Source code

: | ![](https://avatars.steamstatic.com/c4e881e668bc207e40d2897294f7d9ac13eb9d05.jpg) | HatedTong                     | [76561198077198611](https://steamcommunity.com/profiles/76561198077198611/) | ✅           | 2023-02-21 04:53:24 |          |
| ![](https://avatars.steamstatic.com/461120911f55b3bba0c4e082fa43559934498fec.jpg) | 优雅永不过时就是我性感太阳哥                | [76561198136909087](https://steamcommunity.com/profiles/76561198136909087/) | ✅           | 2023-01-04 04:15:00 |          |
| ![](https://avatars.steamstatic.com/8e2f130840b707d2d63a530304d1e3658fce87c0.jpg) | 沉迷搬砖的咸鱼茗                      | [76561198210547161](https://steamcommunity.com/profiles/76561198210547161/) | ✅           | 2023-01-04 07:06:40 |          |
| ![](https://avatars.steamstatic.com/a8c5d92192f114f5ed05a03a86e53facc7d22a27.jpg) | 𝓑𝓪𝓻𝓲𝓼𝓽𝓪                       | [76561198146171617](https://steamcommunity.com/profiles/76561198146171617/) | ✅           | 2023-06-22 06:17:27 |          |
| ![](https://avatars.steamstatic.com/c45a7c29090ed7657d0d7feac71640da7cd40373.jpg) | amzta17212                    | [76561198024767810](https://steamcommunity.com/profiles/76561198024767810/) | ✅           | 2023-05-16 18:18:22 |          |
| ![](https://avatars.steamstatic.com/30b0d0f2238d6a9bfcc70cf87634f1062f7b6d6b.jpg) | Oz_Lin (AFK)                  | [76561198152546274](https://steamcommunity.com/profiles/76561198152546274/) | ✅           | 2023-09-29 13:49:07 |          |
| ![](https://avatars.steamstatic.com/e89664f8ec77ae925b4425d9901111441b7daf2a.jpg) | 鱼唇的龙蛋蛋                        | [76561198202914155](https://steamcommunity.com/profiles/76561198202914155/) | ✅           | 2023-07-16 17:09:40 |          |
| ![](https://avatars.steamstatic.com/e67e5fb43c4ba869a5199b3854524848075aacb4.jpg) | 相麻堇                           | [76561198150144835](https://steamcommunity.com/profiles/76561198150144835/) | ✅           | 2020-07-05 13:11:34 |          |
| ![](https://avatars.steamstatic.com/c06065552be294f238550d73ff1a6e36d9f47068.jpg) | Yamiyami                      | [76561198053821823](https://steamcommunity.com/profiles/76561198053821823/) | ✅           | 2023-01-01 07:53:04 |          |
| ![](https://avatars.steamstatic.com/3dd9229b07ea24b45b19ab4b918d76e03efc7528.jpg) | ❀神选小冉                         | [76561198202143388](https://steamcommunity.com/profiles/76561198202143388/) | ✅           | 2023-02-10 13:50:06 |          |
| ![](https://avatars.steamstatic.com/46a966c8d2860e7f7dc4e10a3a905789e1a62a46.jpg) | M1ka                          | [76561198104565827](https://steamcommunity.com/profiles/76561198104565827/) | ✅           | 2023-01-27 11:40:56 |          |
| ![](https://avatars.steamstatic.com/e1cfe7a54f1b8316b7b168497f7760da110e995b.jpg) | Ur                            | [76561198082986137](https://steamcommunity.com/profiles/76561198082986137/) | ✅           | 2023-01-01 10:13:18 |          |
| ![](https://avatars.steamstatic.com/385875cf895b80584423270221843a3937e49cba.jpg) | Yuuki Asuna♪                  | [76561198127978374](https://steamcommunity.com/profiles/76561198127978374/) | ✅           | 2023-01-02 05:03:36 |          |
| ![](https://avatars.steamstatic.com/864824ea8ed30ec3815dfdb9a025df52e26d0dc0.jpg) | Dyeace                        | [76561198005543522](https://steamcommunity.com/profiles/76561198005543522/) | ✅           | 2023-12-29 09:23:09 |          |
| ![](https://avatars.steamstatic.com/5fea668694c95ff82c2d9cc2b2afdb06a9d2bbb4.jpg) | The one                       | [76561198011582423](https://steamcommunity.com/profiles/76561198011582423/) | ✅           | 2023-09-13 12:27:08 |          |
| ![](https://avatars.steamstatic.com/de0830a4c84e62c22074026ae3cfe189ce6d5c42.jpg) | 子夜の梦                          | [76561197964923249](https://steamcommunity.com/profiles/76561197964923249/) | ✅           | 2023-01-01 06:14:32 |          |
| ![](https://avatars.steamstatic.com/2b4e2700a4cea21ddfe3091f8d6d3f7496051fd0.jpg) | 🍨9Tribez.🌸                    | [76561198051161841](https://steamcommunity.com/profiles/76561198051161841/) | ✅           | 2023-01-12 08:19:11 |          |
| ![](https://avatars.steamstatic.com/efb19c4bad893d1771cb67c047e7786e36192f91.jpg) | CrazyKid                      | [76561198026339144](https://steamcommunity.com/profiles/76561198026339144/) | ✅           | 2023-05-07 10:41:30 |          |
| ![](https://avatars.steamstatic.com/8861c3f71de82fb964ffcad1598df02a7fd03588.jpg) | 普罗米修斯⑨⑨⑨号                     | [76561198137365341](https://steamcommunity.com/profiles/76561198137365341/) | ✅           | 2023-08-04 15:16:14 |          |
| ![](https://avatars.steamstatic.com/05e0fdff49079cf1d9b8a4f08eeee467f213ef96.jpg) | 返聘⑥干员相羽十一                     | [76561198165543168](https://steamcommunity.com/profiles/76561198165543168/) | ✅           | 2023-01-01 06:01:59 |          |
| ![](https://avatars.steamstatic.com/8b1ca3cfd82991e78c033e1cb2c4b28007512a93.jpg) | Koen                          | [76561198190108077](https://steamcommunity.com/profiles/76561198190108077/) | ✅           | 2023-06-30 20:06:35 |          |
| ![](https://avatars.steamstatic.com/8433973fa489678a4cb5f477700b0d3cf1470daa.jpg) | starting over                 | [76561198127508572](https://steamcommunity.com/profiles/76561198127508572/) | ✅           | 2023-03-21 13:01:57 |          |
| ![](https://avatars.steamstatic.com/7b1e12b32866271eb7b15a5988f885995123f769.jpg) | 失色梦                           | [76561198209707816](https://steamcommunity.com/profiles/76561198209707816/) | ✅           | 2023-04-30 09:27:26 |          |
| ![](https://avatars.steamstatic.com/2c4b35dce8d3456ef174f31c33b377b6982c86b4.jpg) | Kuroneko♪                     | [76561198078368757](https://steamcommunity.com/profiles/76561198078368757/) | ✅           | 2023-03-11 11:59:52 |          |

Exercise details: The reply should hold only the lines of the listing above starting at the line containing "2023-09-29 13:49:07 |" and ending at the line containing "2023-01-01 07:53:04 |", exactly as written.

Output below:
| ![](https://avatars.steamstatic.com/30b0d0f2238d6a9bfcc70cf87634f1062f7b6d6b.jpg) | Oz_Lin (AFK)                  | [76561198152546274](https://steamcommunity.com/profiles/76561198152546274/) | ✅           | 2023-09-29 13:49:07 |          |
| ![](https://avatars.steamstatic.com/e89664f8ec77ae925b4425d9901111441b7daf2a.jpg) | 鱼唇的龙蛋蛋                        | [76561198202914155](https://steamcommunity.com/profiles/76561198202914155/) | ✅           | 2023-07-16 17:09:40 |          |
| ![](https://avatars.steamstatic.com/e67e5fb43c4ba869a5199b3854524848075aacb4.jpg) | 相麻堇                           | [76561198150144835](https://steamcommunity.com/profiles/76561198150144835/) | ✅           | 2020-07-05 13:11:34 |          |
| ![](https://avatars.steamstatic.com/c06065552be294f238550d73ff1a6e36d9f47068.jpg) | Yamiyami                      | [76561198053821823](https://steamcommunity.com/profiles/76561198053821823/) | ✅           | 2023-01-01 07:53:04 |          |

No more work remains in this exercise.